Deploying Servers - failover clusters
Configure high availability.
Of course, although you may be using servers with RAID, redundant power supplies, and redundant network cards, servers still can fail. Faulty memory, processors, motherboards, or other components can still bring down a server. In addition, operating system and application files on a server could also become corrupted or deleted. If a server cannot be down for even a minute, you need to consider installing redundant servers using a fail-over cluster or network load balancing.
A cluster is a set of independent computers that work together to increase the availability of services and applications. Each server that makes up the cluster is known as a node. Clustering is most commonly used for database applications such as Exchange Server or SQL server, file servers, print services, or network services such as DHCP servers.
If one of the nodes fails, the remaining nodes respond by distributing the load amongst them. 32-bit versions of Windows Server 2008 Enterprise or Windows Server 2008 Datacenter provide rapid, automatic failover with up to 8-node clusters and up to 16-node clusters are possible with the 64-bit versions.
Windows Server 2008 for Itanium-Based Systems supports up to eight nodes in a failover cluster. The most common failover cluster is the active-passive cluster because one node is active, providing the network services and applications, and the other node is passive, waiting to become active. If the current active node goes down, the passive node becomes the new active node, taking over in providing the network services and applications.
Another failover cluster configuration is the active-active, wherein the cluster has multiple resources that are being shared amongst the cluster nodes, spreading the load. Some resources run on one node and other resources run on the other node. If one of the nodes fails, all the resources fail over to the remaining node.
Cluster nodes are kept aware of the status of other cluster nodes and services through the use of heartbeats. A heartbeat (sent no more than every 500ms) is sent through a dedicated network card, is used to keep track of the status of each node, and is also used to send updates on the cluster's configuration.
Typically, the network resources are assigned to a cluster, which can be enabled or disabled when the node is active or inactive. Some of the terms that you need to understand include
- Cluster resource: A network application service or hardware device (including network adapters and storage systems) that is defined and managed by the cluster service.
- Cluster resource group: Resources grouped together. When a cluster resource group fails and the cluster service cannot automatically restart it, the entire cluster resource group is placed in an offline status and failed over to another node.
- Cluster virtual server: A cluster resource group that has a network name and IP address assigned to it.
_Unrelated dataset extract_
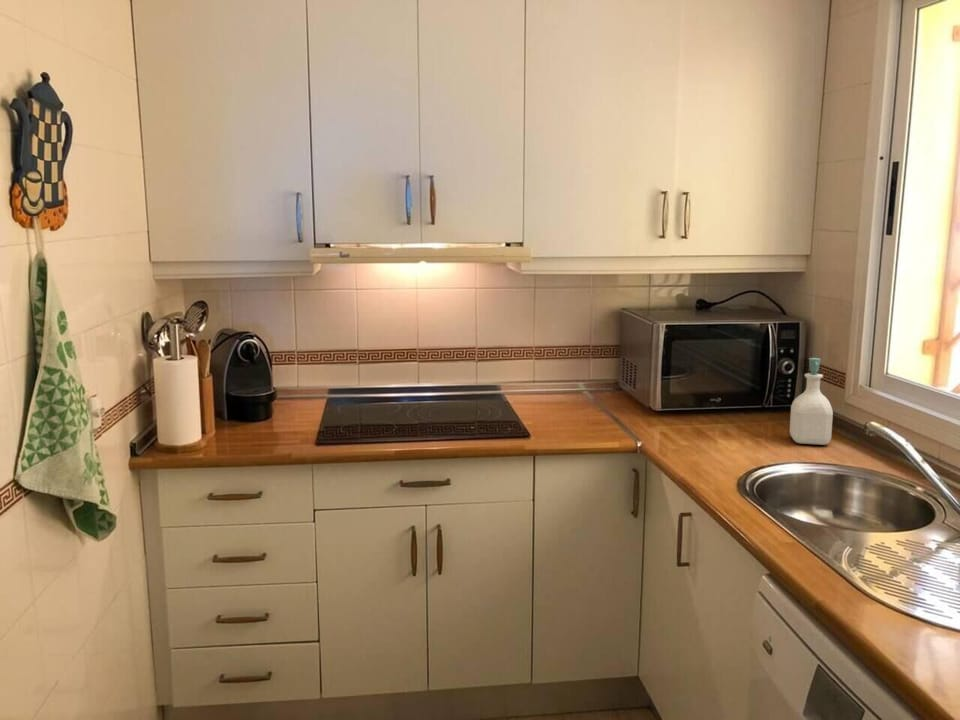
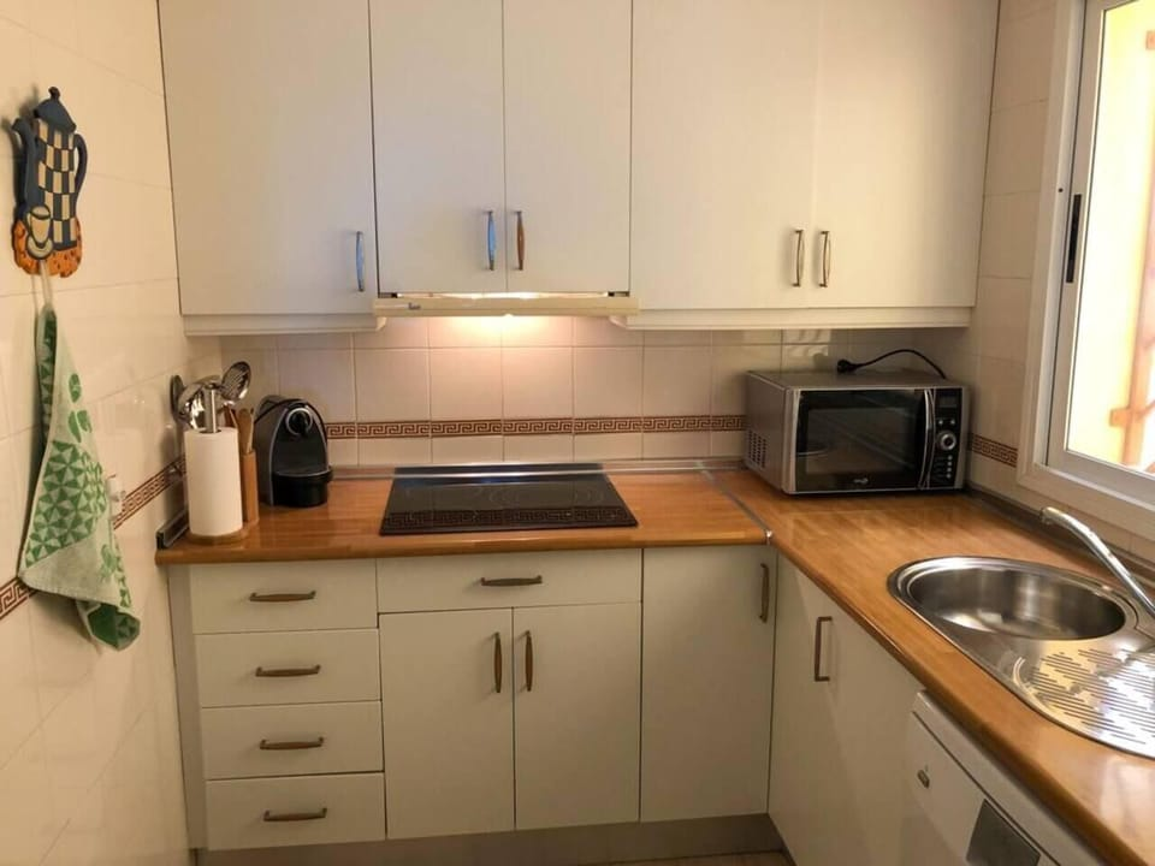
- soap bottle [789,357,834,446]
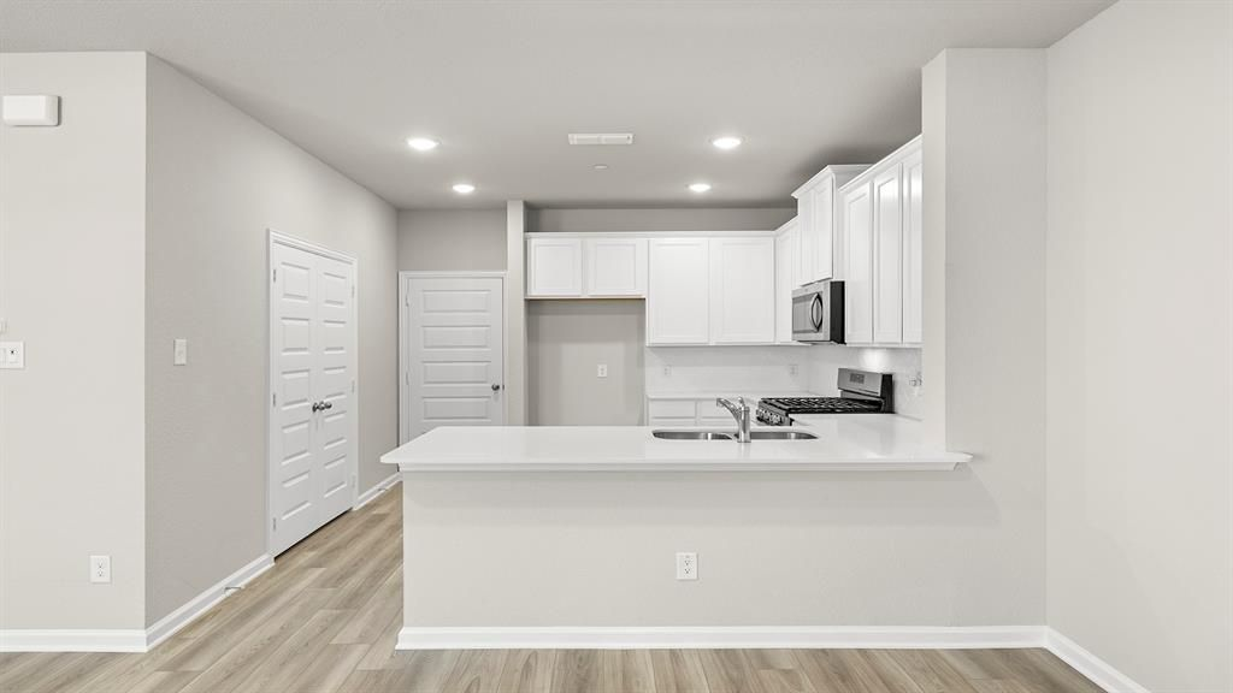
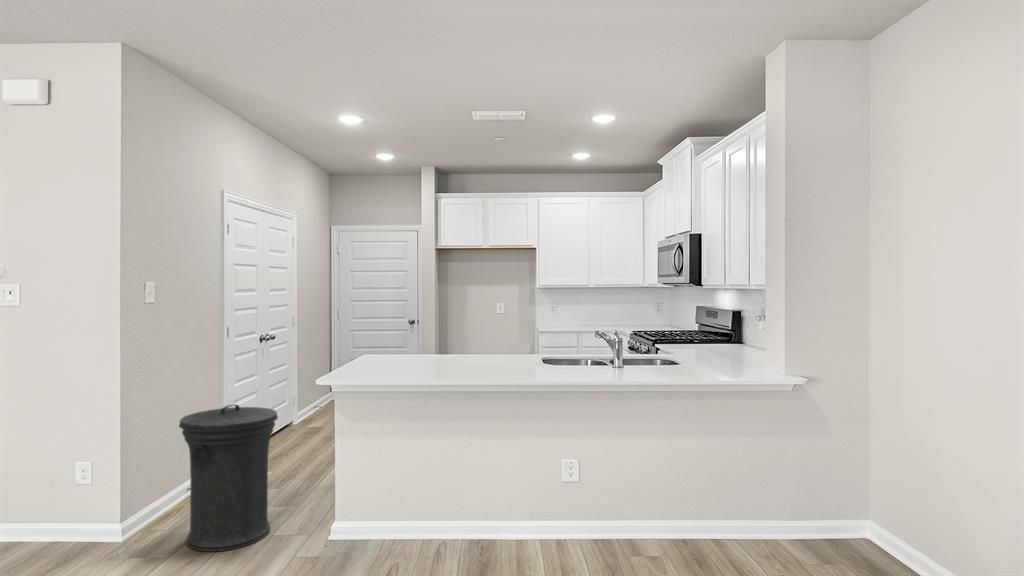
+ trash can [178,404,279,553]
Cluster virtual servers are then accessed by their NetBIOS name, DNS name, and IP address.
For example, if you have an active-passive cluster, you assign a different NetBIOS name, DNS name, and IP address to each of the two nodes so that each node can be addressed individually. You then define a cluster virtual server that represents the cluster as a whole, which receives a third NetBIOS name,
DNS name and IP address. Other resources that are shared between the two nodes are defined as cluster resources and assigned to a cluster resource group. When a node is active, it has control of those cluster resources. When the server goes down, the heartbeat shows that the server is not accessible and the second node becomes active, taking over the cluster resources. To keep track of the cluster configuration, the cluster uses a witness disk, known as a quorum disk, to hold the cluster configuration database. It defines the nodes participating in the cluster, the applications and services defined within the cluster resource group, and the status of each node and cluster resource. Because the quorum disk has to be shared by all the nodes, it is typically located on a shared storage device, either as a SAN or a shared SCSI array.